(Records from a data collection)
↓
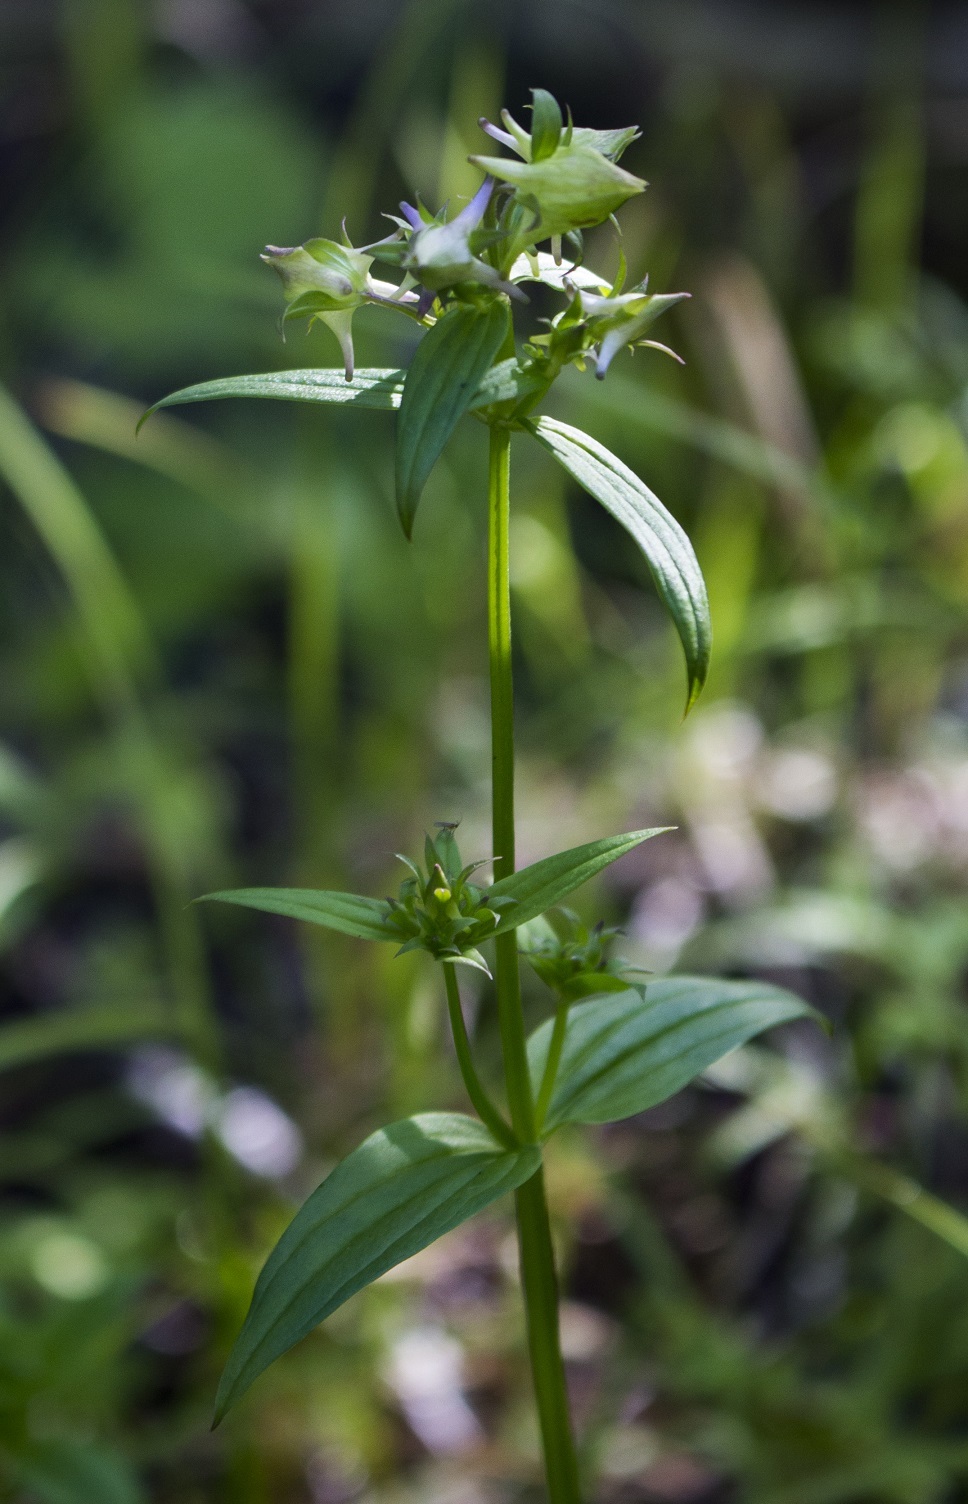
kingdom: Plantae
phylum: Tracheophyta
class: Magnoliopsida
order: Gentianales
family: Gentianaceae
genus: Halenia
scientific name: Halenia deflexa
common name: American spurred gentian
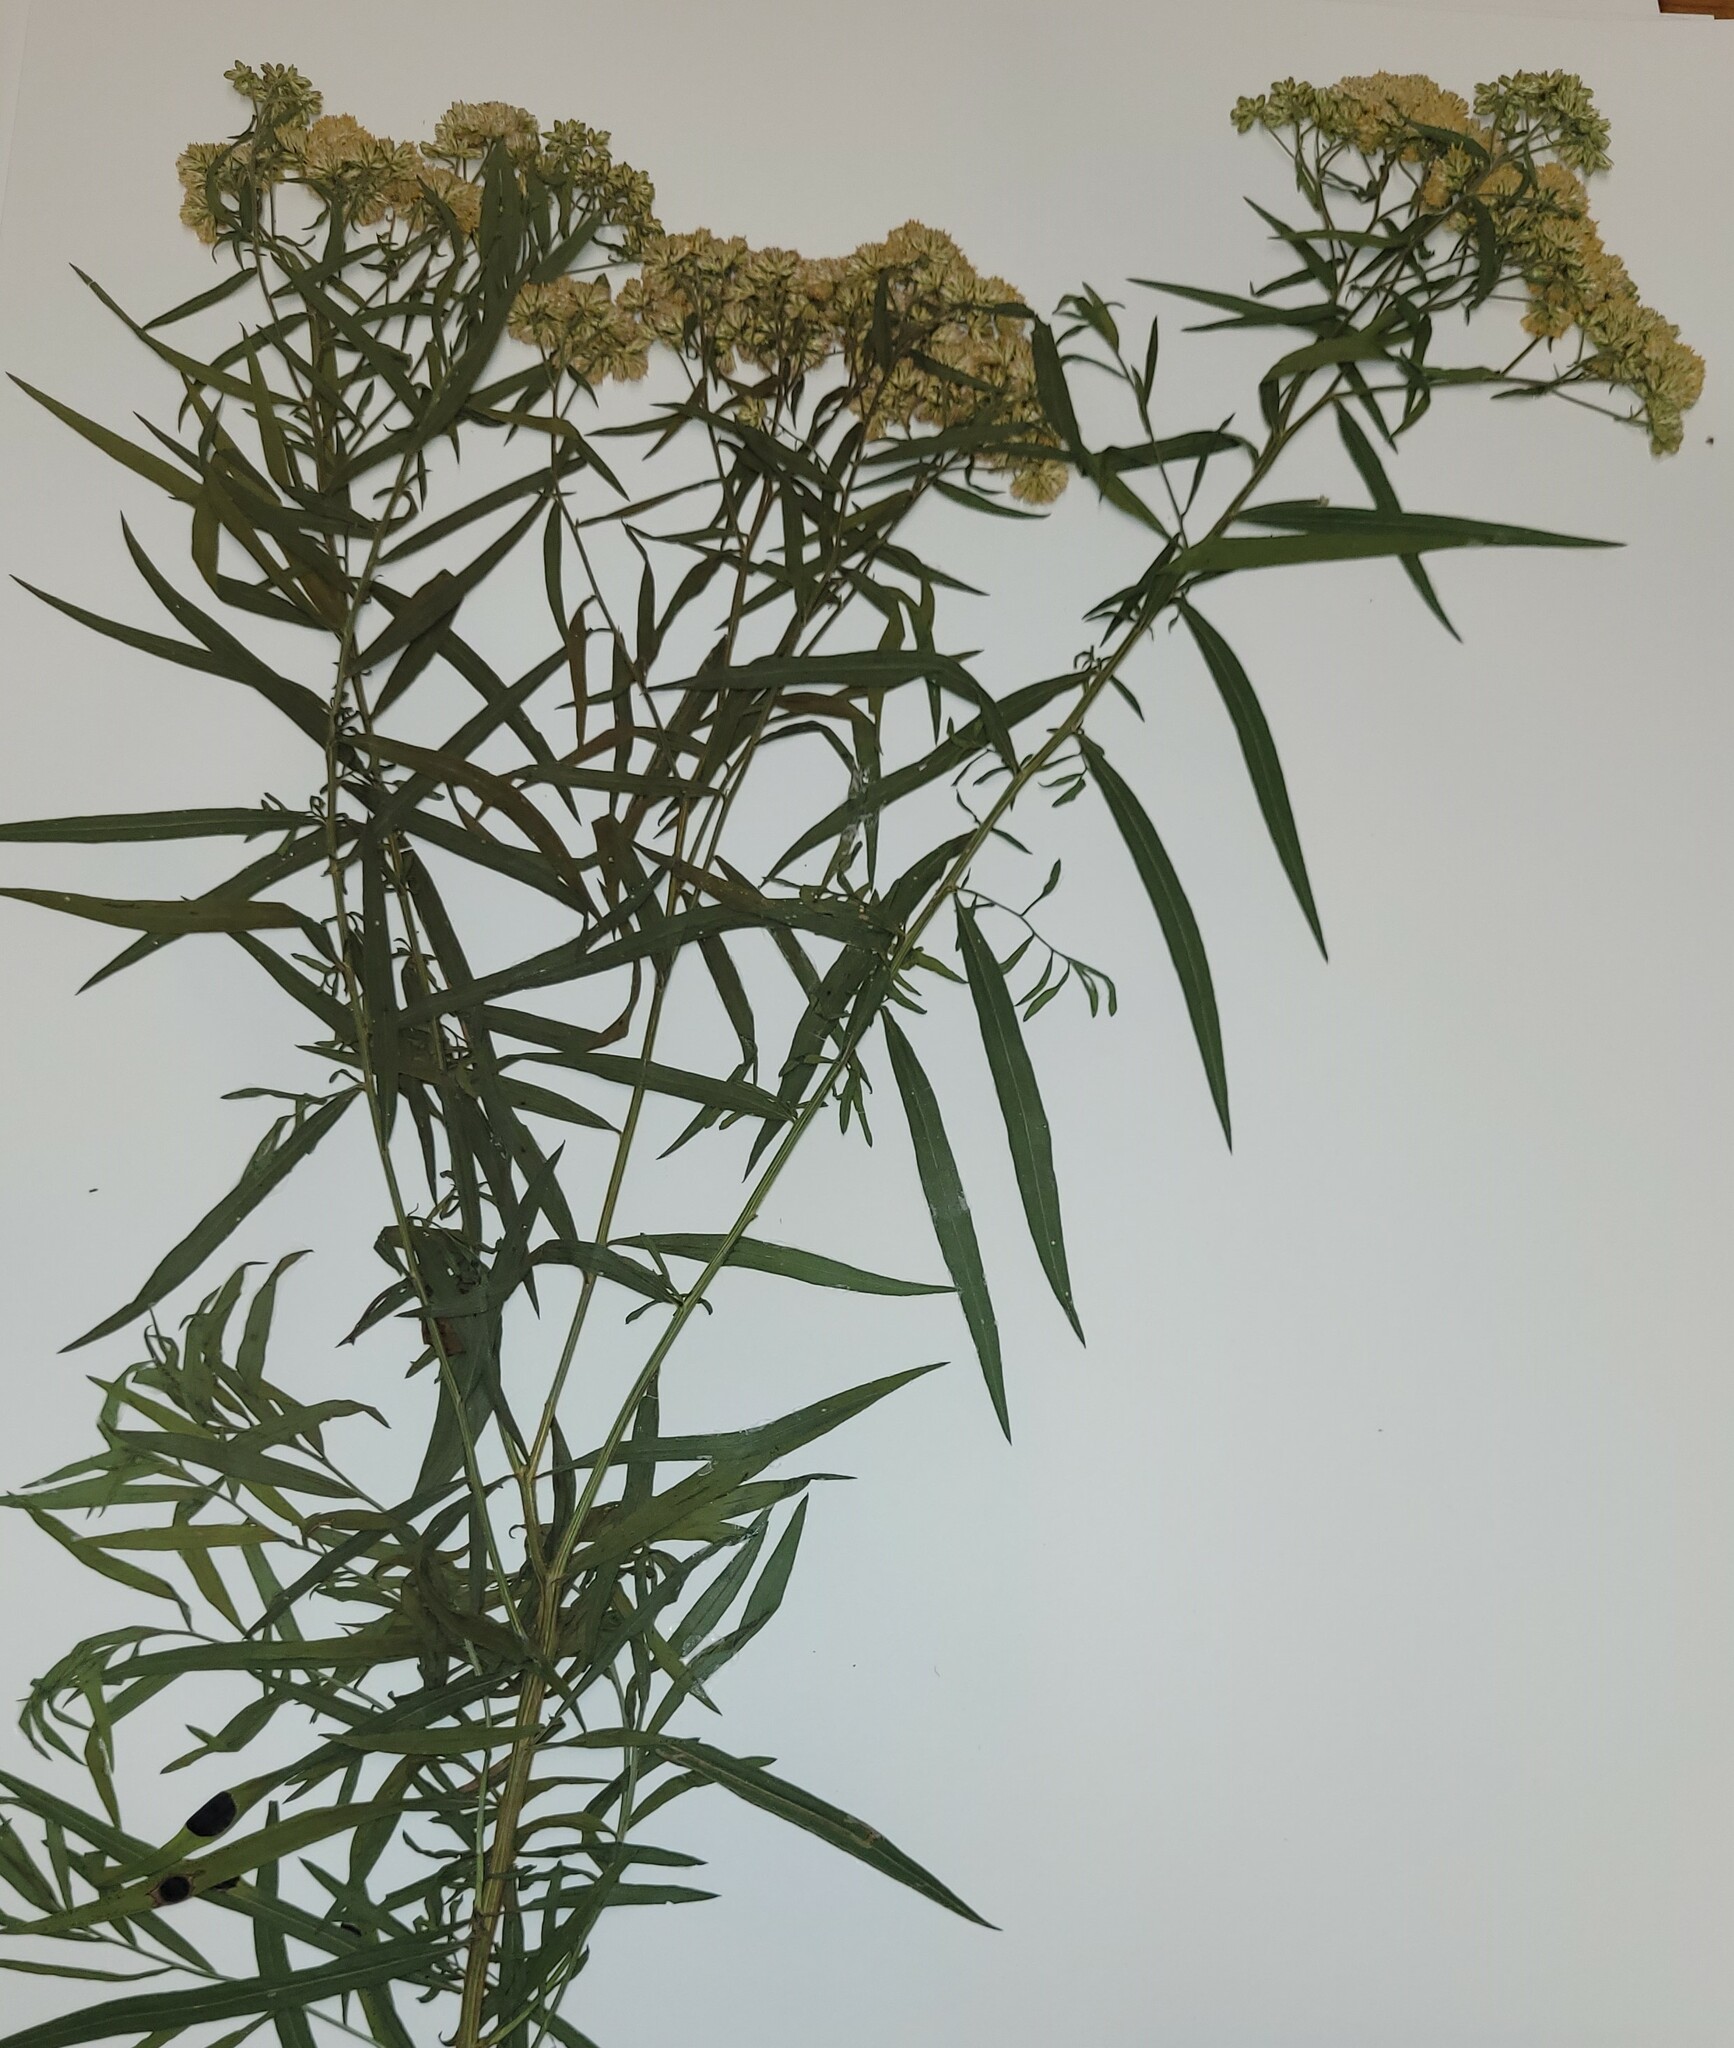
↑
- [Given instruction] Rewrite every line of the listing with "common name" changed to "vernacular name" and nothing else altered. Leave the pictures out.

- [Written answer]
kingdom: Plantae
phylum: Tracheophyta
class: Magnoliopsida
order: Gentianales
family: Gentianaceae
genus: Halenia
scientific name: Halenia deflexa
vernacular name: American spurred gentian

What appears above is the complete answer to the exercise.